- Film poster
- तेरा मेरा टेढ़ा मेढ़ा
- Directed by: Chittaranjan Tripathy
- Written by: Chittaranjan Tripathy
- Produced by: Sanjiv Chopra
- Starring: See below
- Cinematography: Sanjeev Mohapatra
- Edited by: Rajendra K. Mahapatra Virendra Gharse
- Music by: Chittaranjan Tripathy Kashish Sharma (background score)
- Production company: Nakshatra Slim Films
- Distributed by: Nakshatra Slim Films
- Release date: 11 September 2015;
- Country: India
- Language: Hindi

= Tera Mera Tedha Medha =

Tera Mera Tedha Medha (Hindi: तेरा मेरा टेढ़ा मेढ़ा English: Your my sinuous) is an Indian 2015 Bollywood romantic comedy film directed by Chittaranjan Tripathy and produced by Sanjiv Chopra under the Nakshatra Slim Films banner.

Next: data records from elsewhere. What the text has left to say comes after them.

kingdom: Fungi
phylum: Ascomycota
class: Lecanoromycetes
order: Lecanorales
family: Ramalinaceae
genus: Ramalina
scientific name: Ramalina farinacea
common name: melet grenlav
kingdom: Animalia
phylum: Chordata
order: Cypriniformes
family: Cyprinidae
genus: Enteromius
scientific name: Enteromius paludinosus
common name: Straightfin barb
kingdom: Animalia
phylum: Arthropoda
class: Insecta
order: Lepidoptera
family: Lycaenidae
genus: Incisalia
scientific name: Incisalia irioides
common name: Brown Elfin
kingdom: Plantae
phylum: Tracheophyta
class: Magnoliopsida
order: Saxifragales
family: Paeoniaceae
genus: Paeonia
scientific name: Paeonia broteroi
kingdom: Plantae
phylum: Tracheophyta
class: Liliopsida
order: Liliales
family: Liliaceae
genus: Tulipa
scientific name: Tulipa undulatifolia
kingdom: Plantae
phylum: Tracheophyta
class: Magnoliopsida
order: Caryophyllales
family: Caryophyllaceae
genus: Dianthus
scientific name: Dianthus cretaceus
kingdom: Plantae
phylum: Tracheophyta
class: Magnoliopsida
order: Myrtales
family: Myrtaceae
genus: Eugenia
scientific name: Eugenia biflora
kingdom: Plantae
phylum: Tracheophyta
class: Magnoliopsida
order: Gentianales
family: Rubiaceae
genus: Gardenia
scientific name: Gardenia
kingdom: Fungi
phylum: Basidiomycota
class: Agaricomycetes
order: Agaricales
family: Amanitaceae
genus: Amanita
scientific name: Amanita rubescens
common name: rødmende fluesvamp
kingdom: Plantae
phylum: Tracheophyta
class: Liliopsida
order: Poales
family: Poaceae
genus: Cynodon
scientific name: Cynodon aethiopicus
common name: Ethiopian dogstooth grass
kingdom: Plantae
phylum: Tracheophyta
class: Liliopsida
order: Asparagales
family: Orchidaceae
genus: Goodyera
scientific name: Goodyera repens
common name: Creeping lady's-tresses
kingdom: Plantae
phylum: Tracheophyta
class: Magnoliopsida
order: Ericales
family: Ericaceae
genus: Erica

The film was released on 11 September 2015. The film didn't performed very well at the box office.

==Cast==
- Saroj Parida
- Rahul Bagga
- Geetika Tyagi
- Rajesh Sharma
- Reema Vorah
- Chittaranjan Tripathy
- Neeraj Sood

==Plot==
Tera Mera Tedha Medha is quirky-topsy-turvy romantic comedy influenced by Planetary Disposition. It is a love story of two young struggling painters.